→ 要件
(1) プリンシパルについての抜粋で、「畠中清羅」から始まる一文に並んでいる人名をすべて挙げてください。
(2) プリンシパルについての抜粋のうち、「しかし、その7回のうち、3回」で始まり「て最後まで苦しんだ中田花奈。」で終わる部分を、一字も変えずに返してください。
(3) プリンシパルについての抜粋を読んで、次の問いに答えてください。
(a) 7回のうち、二人仲良く弾き飛ばされる結果になったのは何回か。
(b) ハイレベルな次元での役争いをしたメンバーとして名前が挙がっているのは誰と誰か。
(c) 最後まで苦しんだと書かれているのは誰か。

===== 抜粋 =====

しかし、その7回のうち、3回は二人仲良く弾き飛ばされる結果になっていて、ライバルとしてしのぎを削ったというより、右往左往している中で、7回も鉢合わせになってしまった感の方が強い(笑)。

しかし、生駒や飛鳥は、何をどうして良いか分からず、右往左往しながらも、その中で、観客から自分がどう見えているのか、何をすれば受け入れられるのか、様々なことを学んでいったように思う。

生田絵梨花や橋本奈々未のような、ハイレベルな次元での役争いが、見応えのあるプリンシパルを作り出したのは間違いない。

しかし、そういった「神々の物語」の一方で、生駒里奈や齋藤飛鳥のように、演技初心者で勝手が分からず、何度も何度も敗北を喫し、時には劇場の外にまで弾き出されるほどの惨敗を経験しながら、それでも手に何かを掴んで、再び立ち上がって挑戦し、少しずつ成長していったメンバーの物語が、いくつもあった。

畠中清羅、伊藤寧々、川後陽菜、 和田まあや、大和里菜、斎藤ちはる、そして最後まで苦しんだ中田花奈。

これら「Rising Star の物語」が、もう一つの物語として、今回のプリンシパルをさらに魅力的なものにしたことも、間違いないだろう。

ゆっくりとではあるが、着実に上がってくる輝ける星々。

===== 記録された情報 =====

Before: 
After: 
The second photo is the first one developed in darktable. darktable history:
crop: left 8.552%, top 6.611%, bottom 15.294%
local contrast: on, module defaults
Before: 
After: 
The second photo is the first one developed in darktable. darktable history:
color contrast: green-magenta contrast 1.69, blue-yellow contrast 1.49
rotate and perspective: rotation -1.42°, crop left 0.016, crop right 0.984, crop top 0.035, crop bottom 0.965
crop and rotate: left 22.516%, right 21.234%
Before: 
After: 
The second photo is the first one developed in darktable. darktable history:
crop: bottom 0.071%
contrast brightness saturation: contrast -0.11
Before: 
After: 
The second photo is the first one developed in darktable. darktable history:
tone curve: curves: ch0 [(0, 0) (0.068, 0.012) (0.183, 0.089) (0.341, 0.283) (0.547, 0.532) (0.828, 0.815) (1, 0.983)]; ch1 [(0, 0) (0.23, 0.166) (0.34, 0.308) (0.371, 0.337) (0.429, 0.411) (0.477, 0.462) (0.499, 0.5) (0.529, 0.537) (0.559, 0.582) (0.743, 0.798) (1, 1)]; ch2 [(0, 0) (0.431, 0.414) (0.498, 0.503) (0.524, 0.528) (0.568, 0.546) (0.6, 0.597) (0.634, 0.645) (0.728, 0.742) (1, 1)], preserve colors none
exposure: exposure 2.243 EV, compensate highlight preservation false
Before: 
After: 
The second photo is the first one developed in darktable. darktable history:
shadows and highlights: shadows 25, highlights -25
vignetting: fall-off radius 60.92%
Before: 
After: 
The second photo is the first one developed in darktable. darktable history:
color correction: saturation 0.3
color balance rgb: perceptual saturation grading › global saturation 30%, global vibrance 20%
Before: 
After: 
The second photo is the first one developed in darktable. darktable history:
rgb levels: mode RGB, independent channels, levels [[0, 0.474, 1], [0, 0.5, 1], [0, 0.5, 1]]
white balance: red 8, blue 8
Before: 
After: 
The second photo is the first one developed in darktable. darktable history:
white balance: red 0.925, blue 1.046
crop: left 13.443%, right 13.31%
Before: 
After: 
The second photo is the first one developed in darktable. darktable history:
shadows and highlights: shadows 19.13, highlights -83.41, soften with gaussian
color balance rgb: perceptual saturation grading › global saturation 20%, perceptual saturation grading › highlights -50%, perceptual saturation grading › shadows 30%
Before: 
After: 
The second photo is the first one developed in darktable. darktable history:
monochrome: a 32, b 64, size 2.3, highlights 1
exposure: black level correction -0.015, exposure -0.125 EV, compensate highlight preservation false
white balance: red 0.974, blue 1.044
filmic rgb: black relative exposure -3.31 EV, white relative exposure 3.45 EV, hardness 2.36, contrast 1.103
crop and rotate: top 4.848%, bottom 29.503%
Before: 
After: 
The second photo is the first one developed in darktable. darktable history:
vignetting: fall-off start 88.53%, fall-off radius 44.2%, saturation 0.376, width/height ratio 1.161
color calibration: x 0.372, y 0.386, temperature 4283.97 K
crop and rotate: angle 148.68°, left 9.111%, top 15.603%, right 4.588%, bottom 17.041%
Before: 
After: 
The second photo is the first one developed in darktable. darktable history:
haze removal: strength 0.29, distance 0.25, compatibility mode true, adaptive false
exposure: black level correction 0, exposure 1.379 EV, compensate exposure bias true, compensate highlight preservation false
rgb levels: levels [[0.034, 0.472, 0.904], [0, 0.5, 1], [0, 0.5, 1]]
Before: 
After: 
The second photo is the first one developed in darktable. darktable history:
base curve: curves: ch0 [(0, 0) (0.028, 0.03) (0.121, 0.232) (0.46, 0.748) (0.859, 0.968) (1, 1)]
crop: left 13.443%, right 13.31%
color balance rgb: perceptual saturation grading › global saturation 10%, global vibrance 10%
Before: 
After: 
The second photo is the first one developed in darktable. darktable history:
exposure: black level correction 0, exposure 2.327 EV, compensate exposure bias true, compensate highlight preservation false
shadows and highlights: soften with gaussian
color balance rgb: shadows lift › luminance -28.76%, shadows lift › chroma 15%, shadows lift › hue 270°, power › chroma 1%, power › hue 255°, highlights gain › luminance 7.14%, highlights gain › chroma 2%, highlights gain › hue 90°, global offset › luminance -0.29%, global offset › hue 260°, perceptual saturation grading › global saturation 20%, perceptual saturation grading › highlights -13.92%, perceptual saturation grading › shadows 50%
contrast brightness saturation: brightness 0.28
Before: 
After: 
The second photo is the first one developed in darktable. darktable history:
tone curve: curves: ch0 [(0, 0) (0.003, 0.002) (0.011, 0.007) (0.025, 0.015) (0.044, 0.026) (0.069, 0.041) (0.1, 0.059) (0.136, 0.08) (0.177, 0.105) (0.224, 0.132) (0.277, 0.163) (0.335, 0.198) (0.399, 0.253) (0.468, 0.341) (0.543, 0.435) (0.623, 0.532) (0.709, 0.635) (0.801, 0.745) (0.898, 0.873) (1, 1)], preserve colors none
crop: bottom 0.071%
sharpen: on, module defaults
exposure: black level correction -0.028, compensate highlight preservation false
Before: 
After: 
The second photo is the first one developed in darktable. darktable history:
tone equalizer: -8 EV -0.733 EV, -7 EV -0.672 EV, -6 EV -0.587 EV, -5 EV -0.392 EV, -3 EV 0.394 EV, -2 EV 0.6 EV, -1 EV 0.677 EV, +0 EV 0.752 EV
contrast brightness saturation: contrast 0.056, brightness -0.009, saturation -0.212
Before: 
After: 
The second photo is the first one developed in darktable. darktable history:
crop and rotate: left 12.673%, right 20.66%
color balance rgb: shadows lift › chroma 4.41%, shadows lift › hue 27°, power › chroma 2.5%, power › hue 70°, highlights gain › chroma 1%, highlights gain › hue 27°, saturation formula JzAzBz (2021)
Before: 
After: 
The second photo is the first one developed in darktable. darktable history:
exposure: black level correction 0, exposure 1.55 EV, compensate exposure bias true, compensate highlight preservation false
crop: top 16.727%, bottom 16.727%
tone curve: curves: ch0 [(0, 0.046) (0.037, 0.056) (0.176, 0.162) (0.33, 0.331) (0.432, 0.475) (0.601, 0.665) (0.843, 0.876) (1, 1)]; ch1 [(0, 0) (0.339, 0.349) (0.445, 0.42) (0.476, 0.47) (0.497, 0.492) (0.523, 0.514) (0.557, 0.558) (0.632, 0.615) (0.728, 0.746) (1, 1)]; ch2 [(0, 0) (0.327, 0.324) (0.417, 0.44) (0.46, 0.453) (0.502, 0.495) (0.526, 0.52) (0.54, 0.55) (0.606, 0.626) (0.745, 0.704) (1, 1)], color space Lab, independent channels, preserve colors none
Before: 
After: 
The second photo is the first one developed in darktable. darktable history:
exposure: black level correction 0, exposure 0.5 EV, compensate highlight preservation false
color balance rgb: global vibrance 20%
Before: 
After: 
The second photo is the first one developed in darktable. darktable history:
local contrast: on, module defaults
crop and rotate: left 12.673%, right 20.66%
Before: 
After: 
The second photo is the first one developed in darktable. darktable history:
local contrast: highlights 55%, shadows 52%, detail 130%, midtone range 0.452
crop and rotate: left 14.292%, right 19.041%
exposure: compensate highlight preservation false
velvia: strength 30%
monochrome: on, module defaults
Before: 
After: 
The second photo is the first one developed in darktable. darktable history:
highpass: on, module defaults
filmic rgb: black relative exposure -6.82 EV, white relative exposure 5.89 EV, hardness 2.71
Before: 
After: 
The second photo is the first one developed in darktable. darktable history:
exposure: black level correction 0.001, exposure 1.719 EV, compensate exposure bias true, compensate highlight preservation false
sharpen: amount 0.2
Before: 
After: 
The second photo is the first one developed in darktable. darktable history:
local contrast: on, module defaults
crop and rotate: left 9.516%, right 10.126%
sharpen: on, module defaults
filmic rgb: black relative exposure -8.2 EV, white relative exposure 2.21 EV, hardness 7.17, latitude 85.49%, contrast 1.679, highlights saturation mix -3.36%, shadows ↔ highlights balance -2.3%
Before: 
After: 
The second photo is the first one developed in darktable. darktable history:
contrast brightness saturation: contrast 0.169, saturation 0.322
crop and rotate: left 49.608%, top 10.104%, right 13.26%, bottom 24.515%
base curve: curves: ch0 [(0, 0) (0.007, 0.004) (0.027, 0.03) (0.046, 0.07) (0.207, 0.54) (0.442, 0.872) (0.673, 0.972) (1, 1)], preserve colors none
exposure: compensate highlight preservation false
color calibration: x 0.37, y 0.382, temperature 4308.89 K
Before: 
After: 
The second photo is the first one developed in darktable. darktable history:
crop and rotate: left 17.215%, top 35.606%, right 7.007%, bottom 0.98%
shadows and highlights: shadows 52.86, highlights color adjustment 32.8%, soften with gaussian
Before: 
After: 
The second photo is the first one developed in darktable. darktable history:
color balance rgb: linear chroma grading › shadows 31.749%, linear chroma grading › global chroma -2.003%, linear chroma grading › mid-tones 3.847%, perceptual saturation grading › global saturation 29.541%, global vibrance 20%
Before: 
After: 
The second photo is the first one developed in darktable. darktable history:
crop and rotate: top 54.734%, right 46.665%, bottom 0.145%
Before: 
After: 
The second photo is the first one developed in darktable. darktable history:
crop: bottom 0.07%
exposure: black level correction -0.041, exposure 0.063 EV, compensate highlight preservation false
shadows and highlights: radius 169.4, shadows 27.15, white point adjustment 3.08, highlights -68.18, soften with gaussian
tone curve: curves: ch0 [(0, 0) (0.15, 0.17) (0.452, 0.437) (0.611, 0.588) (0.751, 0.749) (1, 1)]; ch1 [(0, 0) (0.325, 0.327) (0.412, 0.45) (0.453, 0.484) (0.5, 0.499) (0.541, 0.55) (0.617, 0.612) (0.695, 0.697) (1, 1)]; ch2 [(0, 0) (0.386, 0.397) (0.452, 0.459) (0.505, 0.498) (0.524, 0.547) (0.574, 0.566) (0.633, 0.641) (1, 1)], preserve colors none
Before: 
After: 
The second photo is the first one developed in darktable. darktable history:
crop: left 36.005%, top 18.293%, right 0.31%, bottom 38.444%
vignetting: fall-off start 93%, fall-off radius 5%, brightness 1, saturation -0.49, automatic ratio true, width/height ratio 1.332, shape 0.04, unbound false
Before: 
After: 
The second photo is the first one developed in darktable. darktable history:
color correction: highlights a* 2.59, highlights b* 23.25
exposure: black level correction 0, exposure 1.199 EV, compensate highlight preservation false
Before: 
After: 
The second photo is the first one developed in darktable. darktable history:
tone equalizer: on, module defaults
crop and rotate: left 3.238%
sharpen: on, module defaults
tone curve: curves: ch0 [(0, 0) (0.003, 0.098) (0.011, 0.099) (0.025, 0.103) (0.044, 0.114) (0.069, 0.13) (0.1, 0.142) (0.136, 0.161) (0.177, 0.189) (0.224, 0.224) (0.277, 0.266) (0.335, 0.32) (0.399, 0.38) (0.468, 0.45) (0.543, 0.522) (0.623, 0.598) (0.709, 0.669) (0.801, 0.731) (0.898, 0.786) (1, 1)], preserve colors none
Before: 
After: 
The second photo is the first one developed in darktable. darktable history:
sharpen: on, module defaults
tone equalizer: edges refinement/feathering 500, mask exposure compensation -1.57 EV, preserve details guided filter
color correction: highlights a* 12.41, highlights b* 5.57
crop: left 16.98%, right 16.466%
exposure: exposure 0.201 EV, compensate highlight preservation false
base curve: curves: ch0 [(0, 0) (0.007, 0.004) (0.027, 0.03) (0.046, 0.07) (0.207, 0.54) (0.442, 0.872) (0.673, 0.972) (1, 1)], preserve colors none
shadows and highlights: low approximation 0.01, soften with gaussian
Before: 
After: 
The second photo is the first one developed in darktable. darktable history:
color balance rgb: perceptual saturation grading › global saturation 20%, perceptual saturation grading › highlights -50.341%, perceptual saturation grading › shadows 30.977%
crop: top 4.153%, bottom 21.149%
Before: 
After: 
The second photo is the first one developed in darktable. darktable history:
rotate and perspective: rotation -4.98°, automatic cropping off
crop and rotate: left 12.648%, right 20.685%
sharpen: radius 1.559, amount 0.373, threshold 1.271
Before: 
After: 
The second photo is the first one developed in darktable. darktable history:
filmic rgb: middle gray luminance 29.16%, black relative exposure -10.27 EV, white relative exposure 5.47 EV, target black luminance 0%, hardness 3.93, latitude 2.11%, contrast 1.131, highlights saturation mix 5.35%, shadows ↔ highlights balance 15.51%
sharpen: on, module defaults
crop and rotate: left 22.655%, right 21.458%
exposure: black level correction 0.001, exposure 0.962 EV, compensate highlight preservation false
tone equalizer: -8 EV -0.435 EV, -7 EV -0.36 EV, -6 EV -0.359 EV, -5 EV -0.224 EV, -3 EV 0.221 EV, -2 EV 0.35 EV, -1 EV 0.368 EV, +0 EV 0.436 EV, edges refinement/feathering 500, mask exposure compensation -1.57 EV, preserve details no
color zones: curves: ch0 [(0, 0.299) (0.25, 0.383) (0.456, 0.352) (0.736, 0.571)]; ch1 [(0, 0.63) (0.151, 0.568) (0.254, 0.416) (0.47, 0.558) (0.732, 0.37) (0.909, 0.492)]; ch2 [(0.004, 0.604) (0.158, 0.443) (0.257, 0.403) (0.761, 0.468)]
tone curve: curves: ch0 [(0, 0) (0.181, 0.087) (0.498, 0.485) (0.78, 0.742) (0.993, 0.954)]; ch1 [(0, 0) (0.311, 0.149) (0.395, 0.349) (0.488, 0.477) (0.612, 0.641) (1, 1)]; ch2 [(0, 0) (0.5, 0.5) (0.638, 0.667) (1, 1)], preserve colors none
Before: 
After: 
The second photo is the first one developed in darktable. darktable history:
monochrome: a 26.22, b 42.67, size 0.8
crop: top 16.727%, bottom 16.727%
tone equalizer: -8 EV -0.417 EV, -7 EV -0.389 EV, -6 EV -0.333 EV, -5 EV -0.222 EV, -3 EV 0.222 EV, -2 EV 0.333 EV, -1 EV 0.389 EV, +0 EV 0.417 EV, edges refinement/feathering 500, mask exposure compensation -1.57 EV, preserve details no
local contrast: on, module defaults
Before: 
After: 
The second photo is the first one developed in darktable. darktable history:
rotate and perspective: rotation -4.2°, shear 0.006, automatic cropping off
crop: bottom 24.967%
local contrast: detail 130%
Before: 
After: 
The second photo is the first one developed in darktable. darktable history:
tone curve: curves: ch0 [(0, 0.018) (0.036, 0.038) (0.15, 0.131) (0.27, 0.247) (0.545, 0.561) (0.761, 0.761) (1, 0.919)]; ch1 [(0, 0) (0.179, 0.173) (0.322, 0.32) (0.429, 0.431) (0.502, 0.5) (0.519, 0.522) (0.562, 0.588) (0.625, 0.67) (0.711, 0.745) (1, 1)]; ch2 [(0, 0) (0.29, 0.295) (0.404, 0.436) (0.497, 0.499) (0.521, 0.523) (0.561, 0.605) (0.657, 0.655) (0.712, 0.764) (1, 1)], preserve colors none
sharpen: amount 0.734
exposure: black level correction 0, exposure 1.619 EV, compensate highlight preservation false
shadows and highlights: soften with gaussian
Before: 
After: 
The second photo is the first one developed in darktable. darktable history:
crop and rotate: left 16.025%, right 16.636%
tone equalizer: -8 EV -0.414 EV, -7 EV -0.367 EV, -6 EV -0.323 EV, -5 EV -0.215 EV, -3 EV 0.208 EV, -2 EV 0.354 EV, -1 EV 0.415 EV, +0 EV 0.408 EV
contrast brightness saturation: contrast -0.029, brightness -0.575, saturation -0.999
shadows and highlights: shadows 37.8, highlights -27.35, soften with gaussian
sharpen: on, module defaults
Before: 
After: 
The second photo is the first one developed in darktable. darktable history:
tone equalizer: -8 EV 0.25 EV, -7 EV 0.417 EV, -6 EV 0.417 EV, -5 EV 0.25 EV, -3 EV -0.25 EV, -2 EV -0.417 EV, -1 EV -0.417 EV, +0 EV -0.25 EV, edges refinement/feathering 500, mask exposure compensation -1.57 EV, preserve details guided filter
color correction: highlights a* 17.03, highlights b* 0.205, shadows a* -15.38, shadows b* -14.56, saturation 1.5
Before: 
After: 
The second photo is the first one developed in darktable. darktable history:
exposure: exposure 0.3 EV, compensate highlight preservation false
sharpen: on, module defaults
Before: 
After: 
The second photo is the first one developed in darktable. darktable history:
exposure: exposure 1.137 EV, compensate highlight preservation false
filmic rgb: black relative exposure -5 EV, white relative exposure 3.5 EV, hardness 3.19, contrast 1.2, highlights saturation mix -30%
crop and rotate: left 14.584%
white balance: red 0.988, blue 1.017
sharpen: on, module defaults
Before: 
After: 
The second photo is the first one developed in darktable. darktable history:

=====

→ 回答
(1) 畠中清羅、伊藤寧々、川後陽菜、和田まあや、大和里菜、斎藤ちはる、中田花奈

(2)
しかし、その7回のうち、3回は二人仲良く弾き飛ばされる結果になっていて、ライバルとしてしのぎを削ったというより、右往左往している中で、7回も鉢合わせになってしまった感の方が強い(笑)。

しかし、生駒や飛鳥は、何をどうして良いか分からず、右往左往しながらも、その中で、観客から自分がどう見えているのか、何をすれば受け入れられるのか、様々なことを学んでいったように思う。

生田絵梨花や橋本奈々未のような、ハイレベルな次元での役争いが、見応えのあるプリンシパルを作り出したのは間違いない。

しかし、そういった「神々の物語」の一方で、生駒里奈や齋藤飛鳥のように、演技初心者で勝手が分からず、何度も何度も敗北を喫し、時には劇場の外にまで弾き出されるほどの惨敗を経験しながら、それでも手に何かを掴んで、再び立ち上がって挑戦し、少しずつ成長していったメンバーの物語が、いくつもあった。

畠中清羅、伊藤寧々、川後陽菜、 和田まあや、大和里菜、斎藤ちはる、そして最後まで苦しんだ中田花奈。

(3)
(a) 3回
(b) 生田絵梨花と橋本奈々未
(c) 中田花奈